* begin EXTRACT TO READ *

Terence Junjie LIU

A pseudo programmer's blog

Loading Big Files in MySQL

TerenceLiu98 / 2021-02-25


Recap

Recently I am working on a project about financial news and index forecasting, which means I may needs to collect multiple news including the traditional newspapers and so called “internet media”’s news. The crawl is hard because every news provider comes up a subscription type recently. But some how, I found a project called “Global Database of Emotions, Language and Tone” and I am trying to get the news I needs from that database.

Preprocessing

For reason, the university’s internet cannot access Google directly, so I just added a proxy for the server I am using. BTW, the proxychains4 is so good that it helps me a lot.

gdeltPyR and gdeltr2

These are two packages for collecting data from GDELT in two platform (gdeltPyR is for python and gdeltr2 is for R), and these are both good packages helping me to escape from paying to Google and Amazon as the official way of querying is Big Query and Althena. You can check the packages with these URL:

The github repos provide some examples so I will skip this part.

Loading data in Mysql

The reason of using a database is that the data is so large that if we just read it from .csv it will cause us multiple time in waiting. For now I just collect the events data from 2014 to 2020 and it cost me about 170G in storage. Hence, store the data into a database maybe a good choice for our querying.

* end EXTRACT TO READ *

Answer from the blog post on loading big files in MySQL:
(a) Which tool does the author praise for helping with the proxy?
(b) Which of the two GDELT packages is for R?
(c) About how much storage did the events data from 2014 to 2020 take?
The material that comes next is unrelated to the blog post.

* begin DATA SHOWN *

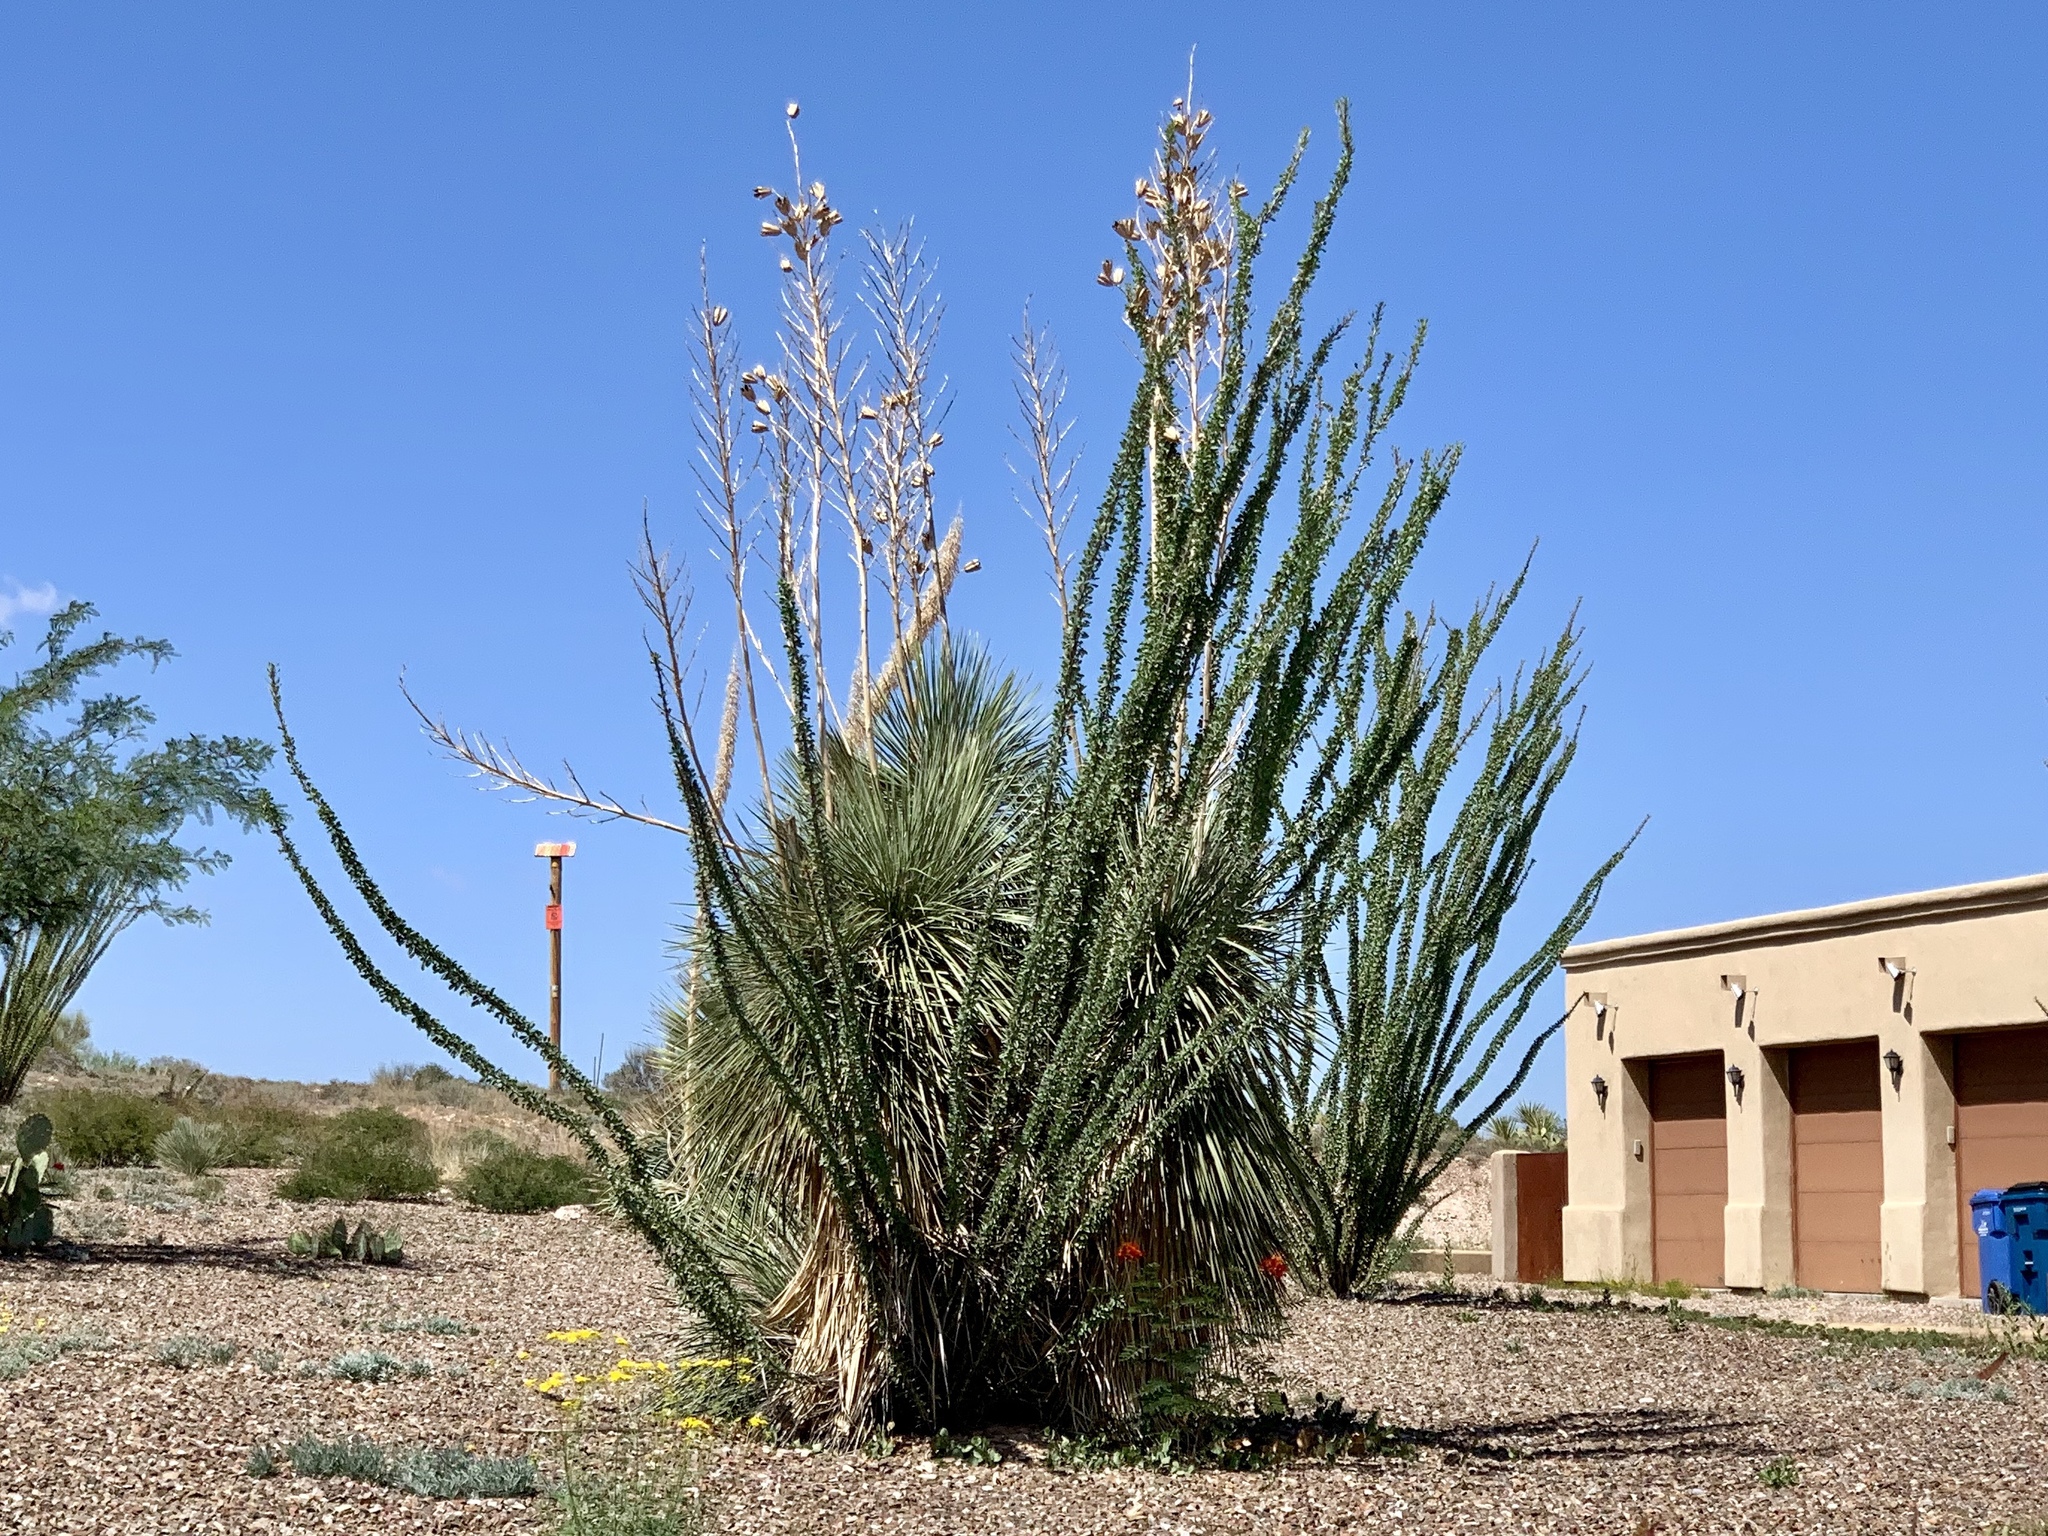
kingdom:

* end DATA SHOWN *

RESULT —
(a) proxychains4
(b) gdeltr2
(c) About 170G